*Exercise details*:
Whatever appears in the records apart from pictures must be reproduced exactly.

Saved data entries

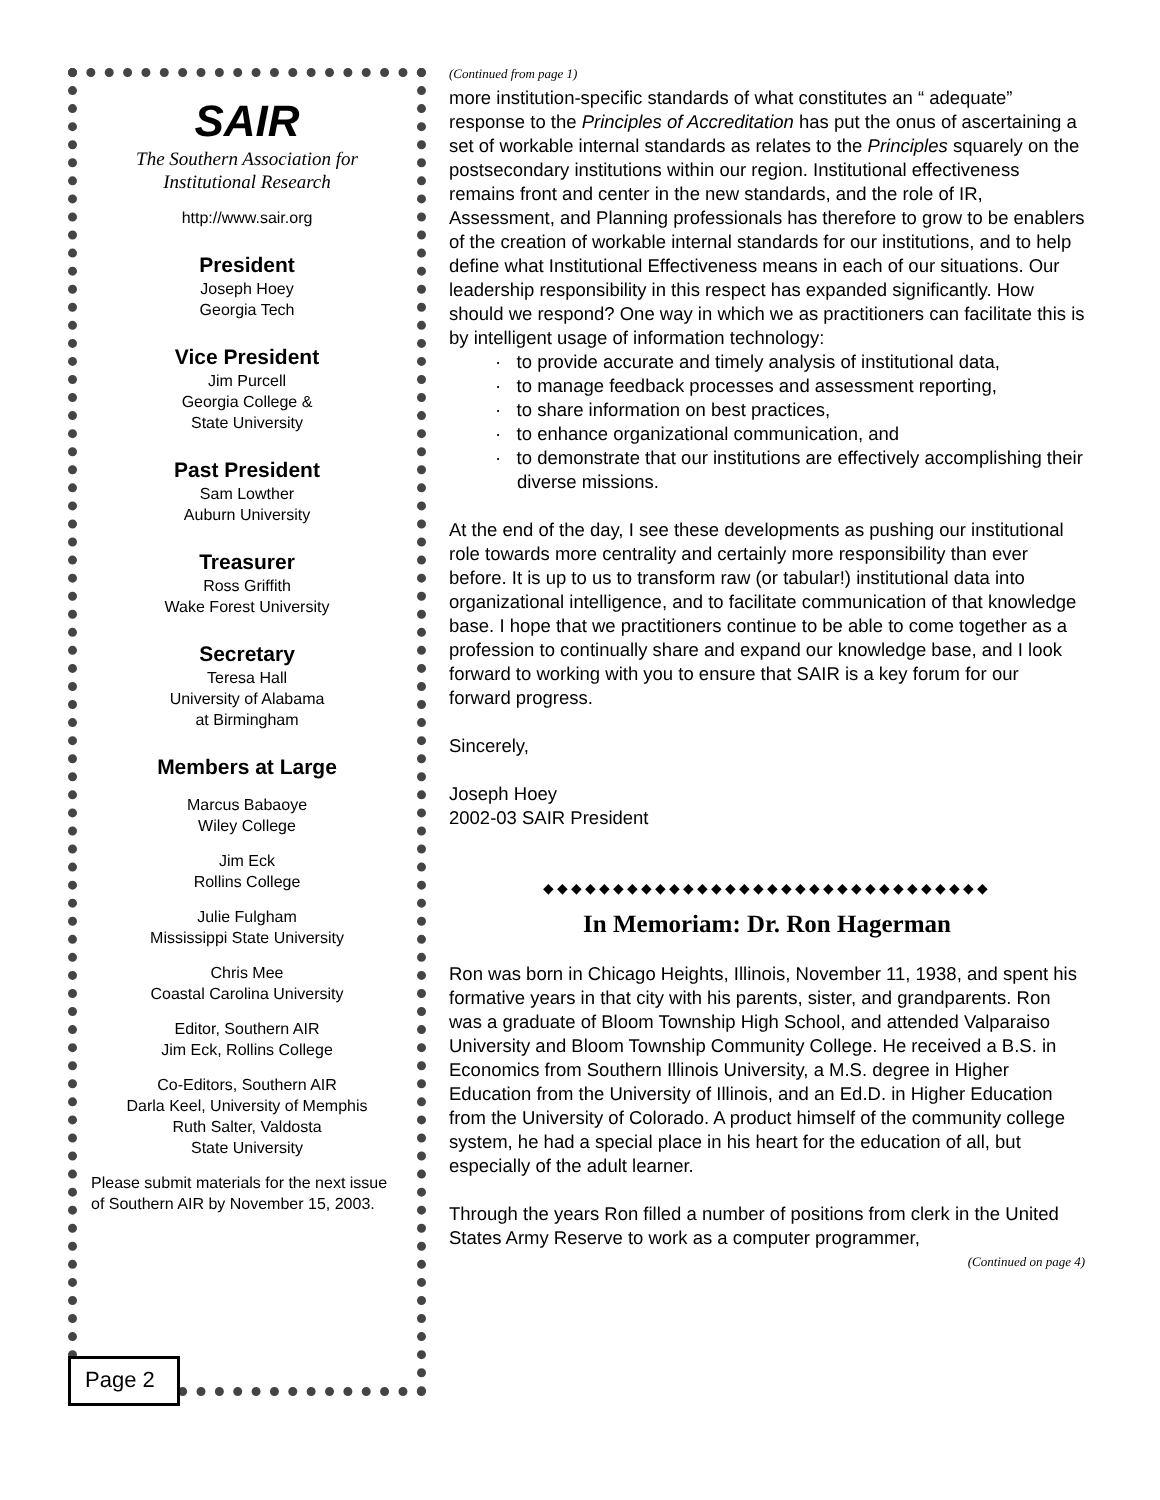SAIR
The Southern Association for Institutional Research
http://www.sair.org
President
Joseph Hoey
Georgia Tech
Vice President
Jim Purcell
Georgia College &
State University
Past President
Sam Lowther
Auburn University
Treasurer
Ross Griffith
Wake Forest University
Secretary
Teresa Hall
University of Alabama
at Birmingham
Members at Large
Marcus Babaoye
Wiley College
Jim Eck
Rollins College
Julie Fulgham
Mississippi State University
Chris Mee
Coastal Carolina University
Editor, Southern AIR
Jim Eck, Rollins College
Co-Editors, Southern AIR
Darla Keel, University of Memphis
Ruth Salter, Valdosta
State University
Please submit materials for the next issue of Southern AIR by November 15, 2003.
Page 2
(Continued from page 1)
more institution-specific standards of what constitutes an “ adequate” response to the Principles of Accreditation has put the onus of ascertaining a set of workable internal standards as relates to the Principles squarely on the postsecondary institutions within our region. Institutional effectiveness remains front and center in the new standards, and the role of IR, Assessment, and Planning professionals has therefore to grow to be enablers of the creation of workable internal standards for our institutions, and to help define what Institutional Effectiveness means in each of our situations. Our leadership responsibility in this respect has expanded significantly. How should we respond? One way in which we as practitioners can facilitate this is by intelligent usage of information technology:
· to provide accurate and timely analysis of institutional data,
· to manage feedback processes and assessment reporting,
· to share information on best practices,
· to enhance organizational communication, and
· to demonstrate that our institutions are effectively accomplishing their diverse missions.
At the end of the day, I see these developments as pushing our institutional role towards more centrality and certainly more responsibility than ever before. It is up to us to transform raw (or tabular!) institutional data into organizational intelligence, and to facilitate communication of that knowledge base. I hope that we practitioners continue to be able to come together as a profession to continually share and expand our knowledge base, and I look forward to working with you to ensure that SAIR is a key forum for our forward progress.
Sincerely,
Joseph Hoey
2002-03 SAIR President
◆◆◆◆◆◆◆◆◆◆◆◆◆◆◆◆◆◆◆◆◆◆◆◆◆◆◆◆◆◆◆◆
In Memoriam: Dr. Ron Hagerman
Ron was born in Chicago Heights, Illinois, November 11, 1938, and spent his formative years in that city with his parents, sister, and grandparents. Ron was a graduate of Bloom Township High School, and attended Valparaiso University and Bloom Township Community College. He received a B.S. in Economics from Southern Illinois University, a M.S. degree in Higher Education from the University of Illinois, and an Ed.D. in Higher Education from the University of Colorado. A product himself of the community college system, he had a special place in his heart for the education of all, but especially of the adult learner.
Through the years Ron filled a number of positions from clerk in the United States Army Reserve to work as a computer programmer,
(Continued on page 4)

*Exercise solution*:
SAIR
The Southern Association for Institutional Research
http://www.sair.org
President
Joseph Hoey
Georgia Tech
Vice President
Jim Purcell
Georgia College &
State University
Past President
Sam Lowther
Auburn University
Treasurer
Ross Griffith
Wake Forest University
Secretary
Teresa Hall
University of Alabama
at Birmingham
Members at Large
Marcus Babaoye
Wiley College
Jim Eck
Rollins College
Julie Fulgham
Mississippi State University
Chris Mee
Coastal Carolina University
Editor, Southern AIR
Jim Eck, Rollins College
Co-Editors, Southern AIR
Darla Keel, University of Memphis
Ruth Salter, Valdosta
State University
Please submit materials for the next issue of Southern AIR by November 15, 2003.
Page 2
(Continued from page 1)
more institution-specific standards of what constitutes an “ adequate” response to the Principles of Accreditation has put the onus of ascertaining a set of workable internal standards as relates to the Principles squarely on the postsecondary institutions within our region. Institutional effectiveness remains front and center in the new standards, and the role of IR, Assessment, and Planning professionals has therefore to grow to be enablers of the creation of workable internal standards for our institutions, and to help define what Institutional Effectiveness means in each of our situations. Our leadership responsibility in this respect has expanded significantly. How should we respond? One way in which we as practitioners can facilitate this is by intelligent usage of information technology:
· to provide accurate and timely analysis of institutional data,
· to manage feedback processes and assessment reporting,
· to share information on best practices,
· to enhance organizational communication, and
· to demonstrate that our institutions are effectively accomplishing their diverse missions.
At the end of the day, I see these developments as pushing our institutional role towards more centrality and certainly more responsibility than ever before. It is up to us to transform raw (or tabular!) institutional data into organizational intelligence, and to facilitate communication of that knowledge base. I hope that we practitioners continue to be able to come together as a profession to continually share and expand our knowledge base, and I look forward to working with you to ensure that SAIR is a key forum for our forward progress.
Sincerely,
Joseph Hoey
2002-03 SAIR President
◆◆◆◆◆◆◆◆◆◆◆◆◆◆◆◆◆◆◆◆◆◆◆◆◆◆◆◆◆◆◆◆
In Memoriam: Dr. Ron Hagerman
Ron was born in Chicago Heights, Illinois, November 11, 1938, and spent his formative years in that city with his parents, sister, and grandparents. Ron was a graduate of Bloom Township High School, and attended Valparaiso University and Bloom Township Community College. He received a B.S. in Economics from Southern Illinois University, a M.S. degree in Higher Education from the University of Illinois, and an Ed.D. in Higher Education from the University of Colorado. A product himself of the community college system, he had a special place in his heart for the education of all, but especially of the adult learner.
Through the years Ron filled a number of positions from clerk in the United States Army Reserve to work as a computer programmer,
(Continued on page 4)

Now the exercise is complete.